技術は磨けばなんとかなるのかもしれないけど、とにかくアレンジのセンスがなかった。そもそもアレンジに活かせるような音楽の聴き方をしてきてないし…というか、本能的に自分にはその技術は必要ないと思っていたのかもしれない。

夢を叶えるには、音楽を仕事にするには、
あれもこれも自分でやらなくちゃいけないと思い込んでいたから
できない自分はダメなんだと落ち込んで。ひたすら負のループ。

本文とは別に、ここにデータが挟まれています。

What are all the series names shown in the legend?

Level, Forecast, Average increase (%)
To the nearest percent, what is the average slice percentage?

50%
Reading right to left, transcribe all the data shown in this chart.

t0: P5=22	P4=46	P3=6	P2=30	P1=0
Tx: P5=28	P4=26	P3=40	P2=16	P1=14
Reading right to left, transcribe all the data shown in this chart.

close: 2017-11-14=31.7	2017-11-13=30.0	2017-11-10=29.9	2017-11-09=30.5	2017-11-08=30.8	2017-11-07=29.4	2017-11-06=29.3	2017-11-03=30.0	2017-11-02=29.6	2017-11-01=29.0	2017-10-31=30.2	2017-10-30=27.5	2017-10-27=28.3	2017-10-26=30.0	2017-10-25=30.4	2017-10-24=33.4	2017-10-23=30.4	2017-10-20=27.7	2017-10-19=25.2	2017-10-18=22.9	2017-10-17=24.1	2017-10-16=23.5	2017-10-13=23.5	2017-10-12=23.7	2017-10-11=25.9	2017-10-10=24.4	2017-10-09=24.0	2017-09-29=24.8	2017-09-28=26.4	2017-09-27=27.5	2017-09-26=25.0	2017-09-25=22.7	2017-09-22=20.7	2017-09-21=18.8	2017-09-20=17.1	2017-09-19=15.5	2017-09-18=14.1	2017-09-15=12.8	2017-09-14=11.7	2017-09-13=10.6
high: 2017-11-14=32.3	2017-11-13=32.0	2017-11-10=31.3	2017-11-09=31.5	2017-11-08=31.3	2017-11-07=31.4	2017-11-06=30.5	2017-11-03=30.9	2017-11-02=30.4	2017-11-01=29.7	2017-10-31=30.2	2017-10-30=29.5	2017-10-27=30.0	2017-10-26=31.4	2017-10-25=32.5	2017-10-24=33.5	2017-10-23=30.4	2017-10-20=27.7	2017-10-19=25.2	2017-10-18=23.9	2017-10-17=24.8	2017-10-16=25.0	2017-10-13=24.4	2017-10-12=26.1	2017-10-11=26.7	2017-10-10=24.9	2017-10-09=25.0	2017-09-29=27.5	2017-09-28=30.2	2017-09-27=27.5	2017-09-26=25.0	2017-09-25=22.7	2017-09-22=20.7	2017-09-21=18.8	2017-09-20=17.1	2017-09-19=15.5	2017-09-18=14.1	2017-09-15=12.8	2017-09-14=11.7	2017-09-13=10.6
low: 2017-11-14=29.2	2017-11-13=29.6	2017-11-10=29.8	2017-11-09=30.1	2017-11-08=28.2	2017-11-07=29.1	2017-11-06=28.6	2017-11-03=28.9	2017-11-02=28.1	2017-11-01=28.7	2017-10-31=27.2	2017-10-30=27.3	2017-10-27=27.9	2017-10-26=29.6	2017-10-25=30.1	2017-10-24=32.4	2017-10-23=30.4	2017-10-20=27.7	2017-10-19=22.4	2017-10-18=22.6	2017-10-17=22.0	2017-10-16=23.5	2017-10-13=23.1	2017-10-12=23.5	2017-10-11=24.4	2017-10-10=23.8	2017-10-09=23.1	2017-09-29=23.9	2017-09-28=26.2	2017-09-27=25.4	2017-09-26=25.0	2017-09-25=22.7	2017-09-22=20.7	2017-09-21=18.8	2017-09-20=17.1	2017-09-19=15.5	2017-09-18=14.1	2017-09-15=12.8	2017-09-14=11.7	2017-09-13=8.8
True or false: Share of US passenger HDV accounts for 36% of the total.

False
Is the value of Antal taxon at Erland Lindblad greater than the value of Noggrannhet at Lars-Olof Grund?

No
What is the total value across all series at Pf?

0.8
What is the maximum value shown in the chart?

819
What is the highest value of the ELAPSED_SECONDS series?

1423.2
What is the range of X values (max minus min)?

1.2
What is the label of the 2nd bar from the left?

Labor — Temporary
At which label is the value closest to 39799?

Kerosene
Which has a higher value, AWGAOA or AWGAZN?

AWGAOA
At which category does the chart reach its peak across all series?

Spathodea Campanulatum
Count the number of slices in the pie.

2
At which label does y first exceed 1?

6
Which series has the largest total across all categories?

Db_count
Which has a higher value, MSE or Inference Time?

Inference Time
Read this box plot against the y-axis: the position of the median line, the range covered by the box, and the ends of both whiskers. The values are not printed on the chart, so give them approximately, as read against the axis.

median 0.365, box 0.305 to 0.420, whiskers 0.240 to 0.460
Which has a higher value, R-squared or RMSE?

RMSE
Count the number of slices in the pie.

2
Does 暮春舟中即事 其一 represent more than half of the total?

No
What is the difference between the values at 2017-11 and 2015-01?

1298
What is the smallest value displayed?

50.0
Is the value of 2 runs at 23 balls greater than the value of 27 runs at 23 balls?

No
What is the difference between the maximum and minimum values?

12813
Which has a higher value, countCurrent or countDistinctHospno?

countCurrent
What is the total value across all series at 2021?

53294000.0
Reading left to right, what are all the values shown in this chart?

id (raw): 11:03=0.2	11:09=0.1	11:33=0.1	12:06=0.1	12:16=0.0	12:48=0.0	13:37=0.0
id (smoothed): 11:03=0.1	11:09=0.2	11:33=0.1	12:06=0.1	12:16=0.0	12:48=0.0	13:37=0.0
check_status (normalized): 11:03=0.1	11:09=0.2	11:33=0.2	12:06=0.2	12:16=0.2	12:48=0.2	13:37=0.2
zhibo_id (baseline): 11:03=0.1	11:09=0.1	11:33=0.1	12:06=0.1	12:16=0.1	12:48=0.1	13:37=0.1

永遠に開店休業状態。

たしかにアレンジも楽器もできたほうがいい。
でも全部できなきゃいけないってこともない。

それよりも、本当に自分がやりたいこと
自分だからできることを突き詰めるほうが大切だと気づいた。
それすらもできていないのに、次々に手を出しても仕方ない。
それに、できる人に助けてもらう方法だってある。

そもそも夢を叶えることと、音楽を仕事にすることがごちゃまぜになっていた。
たしかに自分の歌をたくさんの人に聞いてもらいたいと思っていた。

でも、それはあくまでも結果。
目的じゃない。

ああ、もう全部おかしなことになっていたんだ。

そう気づいてから、仕事になるかどうかはどうでもよくなった。
というか、そんなことを考えて書いた曲なんて、誰にも届かないだろう。
そもそも、職業作曲家を目指すと決めたときから、曲が書けなくなった。

それは自分に才能がないからだと思っていたけど、
もっと根本的なところが間違ってた。

それに気づけただけで、勝手に背負っていた肩の荷が軽くなった気がした。

そんな風に自分自身と向き合うなかで気づいたことや
日常で感じたことを曲や記事にしたい

それが読んでくれる人に届けば、もうそれだけでいいんだ。